Search

Friends and Consequences

​Finding Friends for Your Homeschooled Teens… and the Unintended Consequences.

Friends and ConsequencesMaking friends as a homeschooling teen always seemed like it would be a huge hurdle to leap for our family. When our kids were young, it was easy. If you homeschool young kids there are park days, co-ops, and even church groups that help you feel safe. Your homeschooled youngster won’t get picked on by that mean public schooled kid. That sounds like a joke but for us it was reality when our kids were young.

Friends Are Easy To Find At First

When we first began homeschooling, we quickly found a plethora of friends for my kids. The number of opportunities for homeschooled kids to get together in our area of the country is tremendous. You can even pick and choose homeschooling groups that specialize in various educational styles. There are so many that if one group doesn’t fit well for your children, you can shift to another group without trouble. So, friends were not a problem when my kids were younger.

But What About Finding Friends For Homeschooled Teens?

But as my children got older, my husband and I wondered where we would find companions for our children who would share our values. It no longer seemed simple. It was not just a matter of finding a pack of homeschooled kids at a playground and letting everyone play.

We worried that the values and principles we worked so hard to instill in our children would be incompatible with most of the other children in our local area. Between us we talked over the possibility of moving to a region of the country with a larger group of people compatible with our values.

It Happened Before I Knew It

And then, before we knew it, our children were teens. They were busy with activities and clubs. They were happily mixing with all sorts of kids. Homeschooled kids, public schooled kids, Christian kids, atheist kids, and even some kids with morals totally, diametrically opposed to our own.

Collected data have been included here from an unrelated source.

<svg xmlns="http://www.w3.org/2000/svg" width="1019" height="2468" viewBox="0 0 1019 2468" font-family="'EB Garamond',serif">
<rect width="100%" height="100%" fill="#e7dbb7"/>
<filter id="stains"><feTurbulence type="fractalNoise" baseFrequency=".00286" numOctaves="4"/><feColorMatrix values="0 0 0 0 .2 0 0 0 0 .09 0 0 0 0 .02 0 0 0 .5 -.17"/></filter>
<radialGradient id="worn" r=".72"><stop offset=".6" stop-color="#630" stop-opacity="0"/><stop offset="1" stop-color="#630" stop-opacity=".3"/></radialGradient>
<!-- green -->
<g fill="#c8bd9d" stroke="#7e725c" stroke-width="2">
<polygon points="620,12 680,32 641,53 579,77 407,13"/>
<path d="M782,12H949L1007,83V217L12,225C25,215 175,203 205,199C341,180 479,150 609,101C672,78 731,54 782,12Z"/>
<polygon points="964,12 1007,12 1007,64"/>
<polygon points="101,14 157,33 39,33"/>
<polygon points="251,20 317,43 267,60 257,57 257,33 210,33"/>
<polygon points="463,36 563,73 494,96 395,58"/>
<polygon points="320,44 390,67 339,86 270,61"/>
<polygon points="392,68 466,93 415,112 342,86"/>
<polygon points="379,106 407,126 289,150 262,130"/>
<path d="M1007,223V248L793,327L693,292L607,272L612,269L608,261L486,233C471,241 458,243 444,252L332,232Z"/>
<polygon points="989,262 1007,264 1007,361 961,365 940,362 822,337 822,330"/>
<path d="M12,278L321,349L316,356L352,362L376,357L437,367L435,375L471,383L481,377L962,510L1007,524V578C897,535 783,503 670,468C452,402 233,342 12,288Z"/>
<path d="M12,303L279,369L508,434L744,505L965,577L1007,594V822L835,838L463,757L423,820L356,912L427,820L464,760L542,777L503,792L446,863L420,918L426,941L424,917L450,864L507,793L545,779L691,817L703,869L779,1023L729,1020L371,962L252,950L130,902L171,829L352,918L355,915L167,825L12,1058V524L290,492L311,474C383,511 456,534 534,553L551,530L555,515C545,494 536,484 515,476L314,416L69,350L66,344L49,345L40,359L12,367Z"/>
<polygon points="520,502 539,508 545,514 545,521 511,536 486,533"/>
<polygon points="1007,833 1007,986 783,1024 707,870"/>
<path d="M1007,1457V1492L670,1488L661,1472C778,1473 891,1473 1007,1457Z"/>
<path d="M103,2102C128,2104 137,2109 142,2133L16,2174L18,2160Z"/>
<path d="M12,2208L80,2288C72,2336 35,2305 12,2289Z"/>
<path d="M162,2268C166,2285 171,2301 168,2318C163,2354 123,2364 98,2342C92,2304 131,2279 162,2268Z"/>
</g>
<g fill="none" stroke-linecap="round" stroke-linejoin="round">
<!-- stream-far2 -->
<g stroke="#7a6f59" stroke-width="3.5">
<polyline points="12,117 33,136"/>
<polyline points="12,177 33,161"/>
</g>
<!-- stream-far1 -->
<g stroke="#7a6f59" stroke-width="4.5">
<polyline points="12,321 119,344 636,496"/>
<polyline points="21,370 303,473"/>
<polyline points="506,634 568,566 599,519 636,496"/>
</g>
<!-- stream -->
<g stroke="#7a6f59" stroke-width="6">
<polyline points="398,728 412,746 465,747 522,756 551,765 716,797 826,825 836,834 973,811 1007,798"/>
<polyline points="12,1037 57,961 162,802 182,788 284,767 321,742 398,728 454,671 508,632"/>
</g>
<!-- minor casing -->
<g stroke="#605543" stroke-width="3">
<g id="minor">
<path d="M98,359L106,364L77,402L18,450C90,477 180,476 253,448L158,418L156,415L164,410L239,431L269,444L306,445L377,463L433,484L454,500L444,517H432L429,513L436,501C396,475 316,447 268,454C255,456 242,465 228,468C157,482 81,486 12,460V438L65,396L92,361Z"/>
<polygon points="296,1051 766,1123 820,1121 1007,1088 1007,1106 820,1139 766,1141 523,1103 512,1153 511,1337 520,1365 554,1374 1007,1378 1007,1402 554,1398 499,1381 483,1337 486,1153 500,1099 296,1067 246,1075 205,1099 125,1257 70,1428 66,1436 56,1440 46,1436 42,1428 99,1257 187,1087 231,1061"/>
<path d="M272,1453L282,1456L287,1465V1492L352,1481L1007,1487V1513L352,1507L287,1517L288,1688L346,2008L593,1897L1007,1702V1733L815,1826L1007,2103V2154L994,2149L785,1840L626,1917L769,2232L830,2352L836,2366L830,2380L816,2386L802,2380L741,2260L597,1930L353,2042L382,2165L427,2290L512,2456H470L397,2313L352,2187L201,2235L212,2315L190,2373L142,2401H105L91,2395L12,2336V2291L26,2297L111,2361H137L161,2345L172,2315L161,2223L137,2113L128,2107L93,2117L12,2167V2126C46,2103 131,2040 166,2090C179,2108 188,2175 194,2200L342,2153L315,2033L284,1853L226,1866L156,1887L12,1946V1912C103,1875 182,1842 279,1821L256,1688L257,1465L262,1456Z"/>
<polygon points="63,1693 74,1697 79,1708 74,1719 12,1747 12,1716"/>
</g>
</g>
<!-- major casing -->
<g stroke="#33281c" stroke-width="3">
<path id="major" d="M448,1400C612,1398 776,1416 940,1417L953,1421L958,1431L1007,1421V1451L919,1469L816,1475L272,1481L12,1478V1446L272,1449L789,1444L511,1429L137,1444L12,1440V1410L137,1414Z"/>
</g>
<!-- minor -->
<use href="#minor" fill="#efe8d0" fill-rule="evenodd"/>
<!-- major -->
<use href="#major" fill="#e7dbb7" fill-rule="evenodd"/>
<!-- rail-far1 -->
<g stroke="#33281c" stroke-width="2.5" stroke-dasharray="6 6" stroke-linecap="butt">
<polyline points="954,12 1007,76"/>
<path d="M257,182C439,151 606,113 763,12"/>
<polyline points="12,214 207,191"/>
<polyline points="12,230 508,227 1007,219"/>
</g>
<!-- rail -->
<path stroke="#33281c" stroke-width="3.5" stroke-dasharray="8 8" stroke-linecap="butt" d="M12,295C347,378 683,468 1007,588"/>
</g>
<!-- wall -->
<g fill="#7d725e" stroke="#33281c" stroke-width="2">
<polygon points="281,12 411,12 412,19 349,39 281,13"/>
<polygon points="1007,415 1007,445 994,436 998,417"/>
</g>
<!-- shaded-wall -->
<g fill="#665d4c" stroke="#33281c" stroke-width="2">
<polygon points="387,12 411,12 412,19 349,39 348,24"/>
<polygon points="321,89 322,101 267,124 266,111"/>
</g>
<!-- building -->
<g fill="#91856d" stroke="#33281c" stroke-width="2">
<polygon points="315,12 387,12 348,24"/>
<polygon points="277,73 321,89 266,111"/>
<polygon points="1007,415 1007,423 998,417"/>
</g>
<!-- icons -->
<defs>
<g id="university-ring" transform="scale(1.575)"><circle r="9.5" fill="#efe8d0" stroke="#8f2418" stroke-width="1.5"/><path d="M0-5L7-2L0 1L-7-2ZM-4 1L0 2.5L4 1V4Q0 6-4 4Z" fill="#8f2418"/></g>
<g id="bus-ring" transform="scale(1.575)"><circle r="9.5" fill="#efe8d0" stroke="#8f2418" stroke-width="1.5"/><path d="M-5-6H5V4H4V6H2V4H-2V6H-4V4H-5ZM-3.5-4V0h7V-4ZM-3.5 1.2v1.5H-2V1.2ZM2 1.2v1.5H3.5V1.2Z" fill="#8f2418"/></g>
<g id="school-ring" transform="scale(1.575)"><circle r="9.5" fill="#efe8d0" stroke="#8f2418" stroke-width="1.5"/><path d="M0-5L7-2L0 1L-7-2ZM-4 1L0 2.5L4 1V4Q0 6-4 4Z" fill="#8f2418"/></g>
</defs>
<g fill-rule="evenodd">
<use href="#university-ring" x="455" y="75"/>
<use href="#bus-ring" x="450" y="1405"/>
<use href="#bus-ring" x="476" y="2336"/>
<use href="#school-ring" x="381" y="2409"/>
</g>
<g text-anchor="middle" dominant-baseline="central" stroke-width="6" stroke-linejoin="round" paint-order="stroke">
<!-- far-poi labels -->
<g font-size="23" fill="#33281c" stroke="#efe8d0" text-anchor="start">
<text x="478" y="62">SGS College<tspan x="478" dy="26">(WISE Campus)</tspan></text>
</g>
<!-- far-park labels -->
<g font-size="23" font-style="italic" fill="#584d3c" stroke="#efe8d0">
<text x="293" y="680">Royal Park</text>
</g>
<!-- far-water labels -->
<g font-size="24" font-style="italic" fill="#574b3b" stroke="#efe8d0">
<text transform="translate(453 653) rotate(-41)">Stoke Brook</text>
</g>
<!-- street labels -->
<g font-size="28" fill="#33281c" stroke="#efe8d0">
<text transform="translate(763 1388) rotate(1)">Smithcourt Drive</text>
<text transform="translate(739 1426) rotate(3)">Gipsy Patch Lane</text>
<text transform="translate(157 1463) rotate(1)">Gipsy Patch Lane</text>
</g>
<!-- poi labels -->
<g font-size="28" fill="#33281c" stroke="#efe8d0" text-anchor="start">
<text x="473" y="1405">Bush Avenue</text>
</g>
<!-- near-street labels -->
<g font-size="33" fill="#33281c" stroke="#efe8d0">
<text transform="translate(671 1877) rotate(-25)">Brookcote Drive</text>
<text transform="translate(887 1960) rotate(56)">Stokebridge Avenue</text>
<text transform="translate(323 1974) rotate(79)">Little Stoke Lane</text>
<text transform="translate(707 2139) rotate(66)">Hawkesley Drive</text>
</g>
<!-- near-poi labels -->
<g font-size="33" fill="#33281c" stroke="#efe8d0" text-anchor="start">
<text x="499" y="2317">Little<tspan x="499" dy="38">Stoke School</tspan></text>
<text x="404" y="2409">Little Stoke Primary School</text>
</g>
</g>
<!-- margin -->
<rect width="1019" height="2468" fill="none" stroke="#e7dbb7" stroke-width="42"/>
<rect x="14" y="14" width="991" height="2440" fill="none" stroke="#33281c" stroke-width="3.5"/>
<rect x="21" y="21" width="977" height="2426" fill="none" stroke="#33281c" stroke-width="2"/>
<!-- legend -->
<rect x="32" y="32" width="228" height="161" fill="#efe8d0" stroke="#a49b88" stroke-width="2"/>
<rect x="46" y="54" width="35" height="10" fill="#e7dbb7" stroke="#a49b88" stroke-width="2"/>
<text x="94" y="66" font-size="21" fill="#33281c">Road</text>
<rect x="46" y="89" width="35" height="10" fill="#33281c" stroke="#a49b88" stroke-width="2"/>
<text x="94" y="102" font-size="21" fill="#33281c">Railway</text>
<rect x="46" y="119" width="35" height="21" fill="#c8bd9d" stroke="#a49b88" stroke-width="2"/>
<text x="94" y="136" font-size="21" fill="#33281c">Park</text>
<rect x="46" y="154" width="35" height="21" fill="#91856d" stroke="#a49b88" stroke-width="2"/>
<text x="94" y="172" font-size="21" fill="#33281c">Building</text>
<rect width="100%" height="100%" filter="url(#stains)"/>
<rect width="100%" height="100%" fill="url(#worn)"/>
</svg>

Finding Teen Friends Has Unexpected Consequences

Along the way, they both made piles of acquaintances. Among the acquaintances were kids who rubbed my kids the wrong way. These were kids who thought completely differently from us. They believed in things we firmly think are wrong. And yet what my kids both learned from being exposed to these kids is how to get along with people who don’t agree with you on everything. And how to voice your opinion and your truths and how to listen to the arguments of others and not be swayed from your own opinion. These interactions and acquaintances serve to help my teens to test and cement their values.

Living and growing up in an echo chamber makes for people who cannot evangelize their morals and point of view. I know that my teens have now been through enough arguments and discussions of various points of view that their values and morals are pretty well developed as a result. And all this took place while my kids were still under my roof. They can come to my husband or I and ask us questions when they need to. They can feel safe while questioning and testing their opinions and ideas. And fundamentally this is because they have friends and acquaintances who are not just like them.

The Consequences Turn Out To Be Really Good

Out of the mix of kids that my teens know, friendships began to develop. Both of my teens made one and then two and then many true-blue friends. In general these friends turn out to have the same morals and values that our family has. But the important bit is that my kids did not set out to find other teens to be friends with who had the same values. They set out to meet a lot of other teenagers and to enjoy getting to know everyone. Out of that process, the close friendships that developed for my kids ended up being with people who share our values.

And isn’t that just the best possible outcome? My kids feel comfortable in the world mixing with all kinds. They are not scared or defensive or worried about hearing other ideas. My hope is that both my kids continue to interact in the world as adults and do not cocoon themselves in an echo chamber. Because after all, isn’t that the best way to change the world? Boldly and with a smile and a ‘howdy do’, one new acquaintance at a time.

So Don’t Worry, Homeschooling Mom, You Already Laid The Foundation For Your Kids… Now Just Trust Them

So what does this all net up to. Don’t worry about finding friends for your homeschooled children as they become teens. They will find friends for themselves and test and cement those values and morals you spent so many, many years nurturing and modeling. And I’ll bet that everything will be alright in the end, especially if you just relax and let them grow up.

 

Where Did You Find Friends For Your Children? Did You Find Them Developing Character And Testing Ideas While Choosing New Friends As Teens?